Professor of comparative law

Curtis J. Milhaupt is an American legal scholar and professor, known for his work in corporate law, international business law, and the comparative study of legal systems. He is a professor at Stanford Law School and has made significant contributions to the field of law, particularly in relation to the intersection of law and economics.

== Education ==
Milhaupt holds a B.A., University of Notre Dame 1984. He furthered his studies with advanced research in international law and economics, leading to his deep involvement in the study of legal systems across different jurisdictions.

== Academic career ==
Milhaupt began his academic career after completing his education, becoming a faculty member of Washington University in St.
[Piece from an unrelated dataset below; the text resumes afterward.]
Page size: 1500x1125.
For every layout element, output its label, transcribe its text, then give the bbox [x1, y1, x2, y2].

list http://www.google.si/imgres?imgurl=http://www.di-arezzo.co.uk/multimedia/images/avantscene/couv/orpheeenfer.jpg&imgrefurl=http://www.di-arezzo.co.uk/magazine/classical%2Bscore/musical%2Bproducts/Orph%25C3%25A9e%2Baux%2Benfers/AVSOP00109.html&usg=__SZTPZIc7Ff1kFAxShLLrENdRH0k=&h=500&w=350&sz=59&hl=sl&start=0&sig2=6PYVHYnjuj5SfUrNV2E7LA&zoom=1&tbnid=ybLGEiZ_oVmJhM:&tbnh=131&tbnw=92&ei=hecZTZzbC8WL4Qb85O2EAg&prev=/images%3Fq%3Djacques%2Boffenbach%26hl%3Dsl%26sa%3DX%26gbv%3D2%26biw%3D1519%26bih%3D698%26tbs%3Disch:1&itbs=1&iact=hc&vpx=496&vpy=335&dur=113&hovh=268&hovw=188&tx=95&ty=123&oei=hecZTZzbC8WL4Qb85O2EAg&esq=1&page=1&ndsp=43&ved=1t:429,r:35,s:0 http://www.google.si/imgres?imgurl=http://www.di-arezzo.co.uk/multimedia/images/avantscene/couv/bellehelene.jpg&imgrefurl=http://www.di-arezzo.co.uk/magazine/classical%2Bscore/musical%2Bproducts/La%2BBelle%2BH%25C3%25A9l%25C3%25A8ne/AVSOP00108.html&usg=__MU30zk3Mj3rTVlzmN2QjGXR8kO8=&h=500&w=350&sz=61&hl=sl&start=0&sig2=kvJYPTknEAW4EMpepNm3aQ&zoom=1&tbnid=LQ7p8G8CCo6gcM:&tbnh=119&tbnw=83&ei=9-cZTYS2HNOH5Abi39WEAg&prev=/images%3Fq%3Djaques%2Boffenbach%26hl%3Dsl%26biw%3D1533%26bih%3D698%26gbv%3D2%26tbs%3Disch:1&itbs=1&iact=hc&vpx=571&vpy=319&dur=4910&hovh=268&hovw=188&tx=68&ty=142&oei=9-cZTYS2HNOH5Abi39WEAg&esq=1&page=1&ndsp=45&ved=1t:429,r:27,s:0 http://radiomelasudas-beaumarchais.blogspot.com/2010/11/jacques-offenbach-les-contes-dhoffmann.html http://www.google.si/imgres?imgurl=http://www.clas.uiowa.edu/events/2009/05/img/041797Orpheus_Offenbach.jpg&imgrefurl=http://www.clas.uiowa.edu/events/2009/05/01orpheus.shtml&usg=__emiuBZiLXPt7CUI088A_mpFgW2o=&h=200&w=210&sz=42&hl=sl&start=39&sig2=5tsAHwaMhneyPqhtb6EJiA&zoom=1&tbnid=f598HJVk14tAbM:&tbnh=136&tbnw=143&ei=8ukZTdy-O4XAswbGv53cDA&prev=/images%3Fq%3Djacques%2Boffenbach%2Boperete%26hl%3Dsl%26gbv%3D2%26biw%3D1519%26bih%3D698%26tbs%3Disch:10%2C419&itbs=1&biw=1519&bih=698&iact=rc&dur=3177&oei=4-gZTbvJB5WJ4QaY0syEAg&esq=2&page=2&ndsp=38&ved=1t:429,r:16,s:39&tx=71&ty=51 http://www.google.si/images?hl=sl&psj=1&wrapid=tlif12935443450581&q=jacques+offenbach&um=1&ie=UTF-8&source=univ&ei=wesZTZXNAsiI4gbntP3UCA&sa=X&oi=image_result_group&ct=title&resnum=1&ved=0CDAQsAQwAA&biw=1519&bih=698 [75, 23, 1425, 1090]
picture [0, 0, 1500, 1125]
Louis, where he held the position of Professor of Law from 1994–1998 and at Columbia University, where he held the position of Director, Center for Japanese Legal Studies, 1999–2017. He has taught and researched various aspects of corporate law, comparative law, and the economic implications of legal rules in different national contexts. His academic work has focused on the legal dimensions of global business, the role of law in economic development, and the relationship between law and corporate governance.

==College and University positions==
- Professor of Law, Stanford Law School, January, 2018–present
- Director, Center for Japanese Legal Studies, Columbia Law School, 1999–2017.
- Appointed the 2008 Albert E. Cinelli Enterprise Professor of Law in recognition of his innovative teaching in the field of business law at Columbia Law School.
- Erasmus Mundus Fellow in Law and Economics at the University of Bologna, appointed by the European Commission, Summer 2008.
- Paul Hastings Visiting Professor in Corporate and Financial Law at The University of Hong Kong, May 2007.
- Visiting Professor of Law at Tsinghua University in Beijing, Fall 2006.
- Research Fellow at the Research Institute of Economy, Trade and Industry, Tokyo, Fall 2002.
- Professor of Law, Washington University School of Law, 1994–1999.